_MATERIAL TO PROCESS_:
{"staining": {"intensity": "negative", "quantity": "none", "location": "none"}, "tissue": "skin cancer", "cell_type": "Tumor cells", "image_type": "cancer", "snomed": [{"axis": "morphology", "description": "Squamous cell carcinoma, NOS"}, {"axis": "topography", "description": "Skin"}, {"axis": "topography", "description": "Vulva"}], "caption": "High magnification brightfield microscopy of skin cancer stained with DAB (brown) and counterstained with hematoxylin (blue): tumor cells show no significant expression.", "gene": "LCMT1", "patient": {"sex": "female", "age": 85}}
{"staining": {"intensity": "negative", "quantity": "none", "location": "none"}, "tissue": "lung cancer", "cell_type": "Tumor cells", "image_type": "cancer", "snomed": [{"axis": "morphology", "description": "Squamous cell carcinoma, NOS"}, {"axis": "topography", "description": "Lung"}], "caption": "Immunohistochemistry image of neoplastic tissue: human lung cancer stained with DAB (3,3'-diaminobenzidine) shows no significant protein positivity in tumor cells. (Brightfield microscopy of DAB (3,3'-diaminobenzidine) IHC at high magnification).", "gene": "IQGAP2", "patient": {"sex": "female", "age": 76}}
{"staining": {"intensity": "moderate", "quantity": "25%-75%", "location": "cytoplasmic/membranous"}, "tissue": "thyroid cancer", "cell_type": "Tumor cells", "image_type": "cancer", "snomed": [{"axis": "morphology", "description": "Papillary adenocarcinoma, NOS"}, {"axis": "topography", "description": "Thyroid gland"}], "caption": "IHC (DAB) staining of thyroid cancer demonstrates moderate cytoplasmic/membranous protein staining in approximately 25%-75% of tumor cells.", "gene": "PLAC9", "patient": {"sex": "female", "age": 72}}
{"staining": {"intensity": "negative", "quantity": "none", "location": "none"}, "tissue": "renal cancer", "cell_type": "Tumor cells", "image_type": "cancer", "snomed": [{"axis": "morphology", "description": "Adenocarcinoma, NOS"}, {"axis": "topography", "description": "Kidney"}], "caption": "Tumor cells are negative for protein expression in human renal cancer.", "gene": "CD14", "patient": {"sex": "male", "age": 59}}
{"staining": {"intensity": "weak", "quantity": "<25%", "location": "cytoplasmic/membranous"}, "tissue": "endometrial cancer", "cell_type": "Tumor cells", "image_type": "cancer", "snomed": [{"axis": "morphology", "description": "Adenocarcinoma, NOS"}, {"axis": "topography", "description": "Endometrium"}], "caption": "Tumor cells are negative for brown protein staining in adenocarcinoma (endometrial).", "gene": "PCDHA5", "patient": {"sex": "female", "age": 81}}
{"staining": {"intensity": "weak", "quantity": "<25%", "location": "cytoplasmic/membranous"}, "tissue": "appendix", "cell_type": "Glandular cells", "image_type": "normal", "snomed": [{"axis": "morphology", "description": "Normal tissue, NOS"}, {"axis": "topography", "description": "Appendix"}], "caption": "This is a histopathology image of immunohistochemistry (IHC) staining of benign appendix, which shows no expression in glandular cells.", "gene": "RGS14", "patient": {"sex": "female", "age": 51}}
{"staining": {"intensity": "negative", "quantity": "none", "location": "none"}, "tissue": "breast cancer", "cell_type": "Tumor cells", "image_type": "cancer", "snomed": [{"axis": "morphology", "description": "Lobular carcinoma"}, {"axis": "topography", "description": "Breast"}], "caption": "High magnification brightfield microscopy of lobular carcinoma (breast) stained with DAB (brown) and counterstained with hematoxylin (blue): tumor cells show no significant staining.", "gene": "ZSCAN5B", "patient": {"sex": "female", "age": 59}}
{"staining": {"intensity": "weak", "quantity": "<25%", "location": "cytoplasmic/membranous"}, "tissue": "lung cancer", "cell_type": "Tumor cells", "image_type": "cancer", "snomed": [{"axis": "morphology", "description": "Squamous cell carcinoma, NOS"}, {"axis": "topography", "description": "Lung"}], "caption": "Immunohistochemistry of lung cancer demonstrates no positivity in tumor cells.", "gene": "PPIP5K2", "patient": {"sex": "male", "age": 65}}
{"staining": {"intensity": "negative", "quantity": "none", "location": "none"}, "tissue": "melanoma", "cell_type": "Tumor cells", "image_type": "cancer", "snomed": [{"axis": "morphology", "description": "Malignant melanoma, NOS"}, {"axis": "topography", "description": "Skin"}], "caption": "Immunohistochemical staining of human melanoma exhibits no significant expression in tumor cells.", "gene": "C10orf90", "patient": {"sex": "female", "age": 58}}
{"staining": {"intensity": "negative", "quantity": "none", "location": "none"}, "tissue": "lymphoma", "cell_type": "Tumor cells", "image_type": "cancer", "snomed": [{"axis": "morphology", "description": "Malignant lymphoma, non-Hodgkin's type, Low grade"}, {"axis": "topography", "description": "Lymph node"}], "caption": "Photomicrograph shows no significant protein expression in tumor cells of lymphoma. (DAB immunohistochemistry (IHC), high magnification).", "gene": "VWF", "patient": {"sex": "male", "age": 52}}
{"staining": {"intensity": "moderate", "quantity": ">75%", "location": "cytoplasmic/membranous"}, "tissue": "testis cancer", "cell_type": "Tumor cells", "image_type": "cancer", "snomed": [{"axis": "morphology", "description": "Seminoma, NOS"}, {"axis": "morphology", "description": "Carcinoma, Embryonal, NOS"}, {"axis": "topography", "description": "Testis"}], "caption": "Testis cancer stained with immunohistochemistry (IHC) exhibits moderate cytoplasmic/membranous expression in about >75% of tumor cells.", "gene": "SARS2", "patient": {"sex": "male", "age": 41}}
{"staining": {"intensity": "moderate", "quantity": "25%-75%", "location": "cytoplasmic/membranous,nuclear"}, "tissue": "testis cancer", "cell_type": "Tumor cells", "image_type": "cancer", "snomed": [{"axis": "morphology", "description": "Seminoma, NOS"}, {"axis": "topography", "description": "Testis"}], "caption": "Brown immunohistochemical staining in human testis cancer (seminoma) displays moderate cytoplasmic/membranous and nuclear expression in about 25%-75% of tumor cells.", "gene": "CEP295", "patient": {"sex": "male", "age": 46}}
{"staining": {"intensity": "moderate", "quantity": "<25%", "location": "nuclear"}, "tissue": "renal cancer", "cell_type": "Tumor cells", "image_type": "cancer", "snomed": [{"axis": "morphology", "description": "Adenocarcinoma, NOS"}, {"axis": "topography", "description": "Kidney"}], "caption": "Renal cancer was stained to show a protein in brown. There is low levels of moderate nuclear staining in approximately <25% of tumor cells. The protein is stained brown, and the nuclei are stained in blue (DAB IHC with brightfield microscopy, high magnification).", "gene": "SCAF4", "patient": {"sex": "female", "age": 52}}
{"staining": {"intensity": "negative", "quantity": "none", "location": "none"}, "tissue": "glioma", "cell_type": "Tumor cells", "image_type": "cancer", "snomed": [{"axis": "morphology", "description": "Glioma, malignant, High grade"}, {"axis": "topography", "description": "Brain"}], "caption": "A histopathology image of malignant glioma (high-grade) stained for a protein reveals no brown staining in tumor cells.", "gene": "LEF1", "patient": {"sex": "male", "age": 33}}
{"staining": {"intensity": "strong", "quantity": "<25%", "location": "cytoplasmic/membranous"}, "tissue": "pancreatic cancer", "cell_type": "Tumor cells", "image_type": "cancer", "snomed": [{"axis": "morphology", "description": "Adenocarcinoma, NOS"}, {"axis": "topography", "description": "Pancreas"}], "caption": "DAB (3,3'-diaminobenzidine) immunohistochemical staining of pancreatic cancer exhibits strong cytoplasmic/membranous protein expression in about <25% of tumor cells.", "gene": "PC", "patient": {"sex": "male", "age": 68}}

_WHAT TO DO_:
Please set down the full listing above, word for word.

_ANSWER BOX_:
{"staining": {"intensity": "negative", "quantity": "none", "location": "none"}, "tissue": "skin cancer", "cell_type": "Tumor cells", "image_type": "cancer", "snomed": [{"axis": "morphology", "description": "Squamous cell carcinoma, NOS"}, {"axis": "topography", "description": "Skin"}, {"axis": "topography", "description": "Vulva"}], "caption": "High magnification brightfield microscopy of skin cancer stained with DAB (brown) and counterstained with hematoxylin (blue): tumor cells show no significant expression.", "gene": "LCMT1", "patient": {"sex": "female", "age": 85}}
{"staining": {"intensity": "negative", "quantity": "none", "location": "none"}, "tissue": "lung cancer", "cell_type": "Tumor cells", "image_type": "cancer", "snomed": [{"axis": "morphology", "description": "Squamous cell carcinoma, NOS"}, {"axis": "topography", "description": "Lung"}], "caption": "Immunohistochemistry image of neoplastic tissue: human lung cancer stained with DAB (3,3'-diaminobenzidine) shows no significant protein positivity in tumor cells. (Brightfield microscopy of DAB (3,3'-diaminobenzidine) IHC at high magnification).", "gene": "IQGAP2", "patient": {"sex": "female", "age": 76}}
{"staining": {"intensity": "moderate", "quantity": "25%-75%", "location": "cytoplasmic/membranous"}, "tissue": "thyroid cancer", "cell_type": "Tumor cells", "image_type": "cancer", "snomed": [{"axis": "morphology", "description": "Papillary adenocarcinoma, NOS"}, {"axis": "topography", "description": "Thyroid gland"}], "caption": "IHC (DAB) staining of thyroid cancer demonstrates moderate cytoplasmic/membranous protein staining in approximately 25%-75% of tumor cells.", "gene": "PLAC9", "patient": {"sex": "female", "age": 72}}
{"staining": {"intensity": "negative", "quantity": "none", "location": "none"}, "tissue": "renal cancer", "cell_type": "Tumor cells", "image_type": "cancer", "snomed": [{"axis": "morphology", "description": "Adenocarcinoma, NOS"}, {"axis": "topography", "description": "Kidney"}], "caption": "Tumor cells are negative for protein expression in human renal cancer.", "gene": "CD14", "patient": {"sex": "male", "age": 59}}
{"staining": {"intensity": "weak", "quantity": "<25%", "location": "cytoplasmic/membranous"}, "tissue": "endometrial cancer", "cell_type": "Tumor cells", "image_type": "cancer", "snomed": [{"axis": "morphology", "description": "Adenocarcinoma, NOS"}, {"axis": "topography", "description": "Endometrium"}], "caption": "Tumor cells are negative for brown protein staining in adenocarcinoma (endometrial).", "gene": "PCDHA5", "patient": {"sex": "female", "age": 81}}
{"staining": {"intensity": "weak", "quantity": "<25%", "location": "cytoplasmic/membranous"}, "tissue": "appendix", "cell_type": "Glandular cells", "image_type": "normal", "snomed": [{"axis": "morphology", "description": "Normal tissue, NOS"}, {"axis": "topography", "description": "Appendix"}], "caption": "This is a histopathology image of immunohistochemistry (IHC) staining of benign appendix, which shows no expression in glandular cells.", "gene": "RGS14", "patient": {"sex": "female", "age": 51}}
{"staining": {"intensity": "negative", "quantity": "none", "location": "none"}, "tissue": "breast cancer", "cell_type": "Tumor cells", "image_type": "cancer", "snomed": [{"axis": "morphology", "description": "Lobular carcinoma"}, {"axis": "topography", "description": "Breast"}], "caption": "High magnification brightfield microscopy of lobular carcinoma (breast) stained with DAB (brown) and counterstained with hematoxylin (blue): tumor cells show no significant staining.", "gene": "ZSCAN5B", "patient": {"sex": "female", "age": 59}}
{"staining": {"intensity": "weak", "quantity": "<25%", "location": "cytoplasmic/membranous"}, "tissue": "lung cancer", "cell_type": "Tumor cells", "image_type": "cancer", "snomed": [{"axis": "morphology", "description": "Squamous cell carcinoma, NOS"}, {"axis": "topography", "description": "Lung"}], "caption": "Immunohistochemistry of lung cancer demonstrates no positivity in tumor cells.", "gene": "PPIP5K2", "patient": {"sex": "male", "age": 65}}
{"staining": {"intensity": "negative", "quantity": "none", "location": "none"}, "tissue": "melanoma", "cell_type": "Tumor cells", "image_type": "cancer", "snomed": [{"axis": "morphology", "description": "Malignant melanoma, NOS"}, {"axis": "topography", "description": "Skin"}], "caption": "Immunohistochemical staining of human melanoma exhibits no significant expression in tumor cells.", "gene": "C10orf90", "patient": {"sex": "female", "age": 58}}
{"staining": {"intensity": "negative", "quantity": "none", "location": "none"}, "tissue": "lymphoma", "cell_type": "Tumor cells", "image_type": "cancer", "snomed": [{"axis": "morphology", "description": "Malignant lymphoma, non-Hodgkin's type, Low grade"}, {"axis": "topography", "description": "Lymph node"}], "caption": "Photomicrograph shows no significant protein expression in tumor cells of lymphoma. (DAB immunohistochemistry (IHC), high magnification).", "gene": "VWF", "patient": {"sex": "male", "age": 52}}
{"staining": {"intensity": "moderate", "quantity": ">75%", "location": "cytoplasmic/membranous"}, "tissue": "testis cancer", "cell_type": "Tumor cells", "image_type": "cancer", "snomed": [{"axis": "morphology", "description": "Seminoma, NOS"}, {"axis": "morphology", "description": "Carcinoma, Embryonal, NOS"}, {"axis": "topography", "description": "Testis"}], "caption": "Testis cancer stained with immunohistochemistry (IHC) exhibits moderate cytoplasmic/membranous expression in about >75% of tumor cells.", "gene": "SARS2", "patient": {"sex": "male", "age": 41}}
{"staining": {"intensity": "moderate", "quantity": "25%-75%", "location": "cytoplasmic/membranous,nuclear"}, "tissue": "testis cancer", "cell_type": "Tumor cells", "image_type": "cancer", "snomed": [{"axis": "morphology", "description": "Seminoma, NOS"}, {"axis": "topography", "description": "Testis"}], "caption": "Brown immunohistochemical staining in human testis cancer (seminoma) displays moderate cytoplasmic/membranous and nuclear expression in about 25%-75% of tumor cells.", "gene": "CEP295", "patient": {"sex": "male", "age": 46}}
{"staining": {"intensity": "moderate", "quantity": "<25%", "location": "nuclear"}, "tissue": "renal cancer", "cell_type": "Tumor cells", "image_type": "cancer", "snomed": [{"axis": "morphology", "description": "Adenocarcinoma, NOS"}, {"axis": "topography", "description": "Kidney"}], "caption": "Renal cancer was stained to show a protein in brown. There is low levels of moderate nuclear staining in approximately <25% of tumor cells. The protein is stained brown, and the nuclei are stained in blue (DAB IHC with brightfield microscopy, high magnification).", "gene": "SCAF4", "patient": {"sex": "female", "age": 52}}
{"staining": {"intensity": "negative", "quantity": "none", "location": "none"}, "tissue": "glioma", "cell_type": "Tumor cells", "image_type": "cancer", "snomed": [{"axis": "morphology", "description": "Glioma, malignant, High grade"}, {"axis": "topography", "description": "Brain"}], "caption": "A histopathology image of malignant glioma (high-grade) stained for a protein reveals no brown staining in tumor cells.", "gene": "LEF1", "patient": {"sex": "male", "age": 33}}
{"staining": {"intensity": "strong", "quantity": "<25%", "location": "cytoplasmic/membranous"}, "tissue": "pancreatic cancer", "cell_type": "Tumor cells", "image_type": "cancer", "snomed": [{"axis": "morphology", "description": "Adenocarcinoma, NOS"}, {"axis": "topography", "description": "Pancreas"}], "caption": "DAB (3,3'-diaminobenzidine) immunohistochemical staining of pancreatic cancer exhibits strong cytoplasmic/membranous protein expression in about <25% of tumor cells.", "gene": "PC", "patient": {"sex": "male", "age": 68}}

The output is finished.